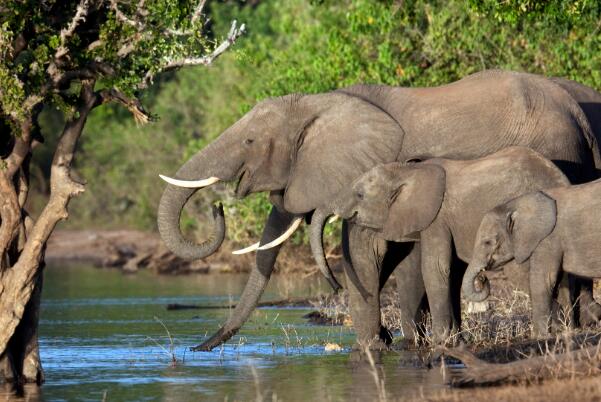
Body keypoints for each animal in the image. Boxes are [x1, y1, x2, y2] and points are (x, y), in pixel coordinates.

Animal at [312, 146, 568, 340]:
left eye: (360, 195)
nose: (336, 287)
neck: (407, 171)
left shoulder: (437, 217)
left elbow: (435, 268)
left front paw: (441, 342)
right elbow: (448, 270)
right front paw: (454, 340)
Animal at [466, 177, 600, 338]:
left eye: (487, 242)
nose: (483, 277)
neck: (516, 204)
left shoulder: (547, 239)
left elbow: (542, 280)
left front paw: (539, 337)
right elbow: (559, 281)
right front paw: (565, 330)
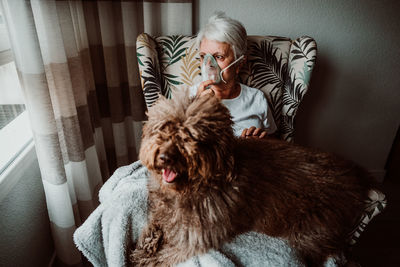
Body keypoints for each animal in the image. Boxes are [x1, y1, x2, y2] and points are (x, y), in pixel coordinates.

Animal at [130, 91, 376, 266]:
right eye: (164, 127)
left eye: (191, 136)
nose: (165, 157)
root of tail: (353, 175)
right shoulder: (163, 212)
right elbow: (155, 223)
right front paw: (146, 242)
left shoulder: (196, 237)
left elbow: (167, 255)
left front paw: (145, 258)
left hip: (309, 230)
※ ※ ※
Exercise
Write out the data again word for word, minus any images.

Solution below
Body keypoints for each animal in the image. Boxes are [x1, y1, x2, y2] and points are (x, y), in pixel coordinates.

Animal at [312, 146, 568, 340]:
left eye: (360, 195)
nose: (336, 287)
neck: (407, 171)
left shoulder: (437, 217)
left elbow: (435, 268)
left front paw: (441, 342)
right elbow: (448, 270)
right front paw: (454, 340)
Animal at [466, 177, 600, 338]:
left eye: (487, 242)
nose: (483, 277)
neck: (516, 204)
left shoulder: (547, 239)
left elbow: (542, 280)
left front paw: (539, 337)
right elbow: (559, 281)
right front paw: (565, 330)
Body keypoints for each animal in the image. Boxes are [x1, y1, x2, y2] and points are (x, y), in pixel coordinates.

Animal at [130, 91, 376, 266]:
right eye: (164, 127)
left eye: (191, 136)
nose: (165, 157)
root of tail: (353, 175)
right shoulder: (163, 212)
right elbow: (155, 223)
right front paw: (146, 242)
left shoulder: (196, 237)
left elbow: (167, 255)
left front paw: (145, 258)
left hip: (309, 230)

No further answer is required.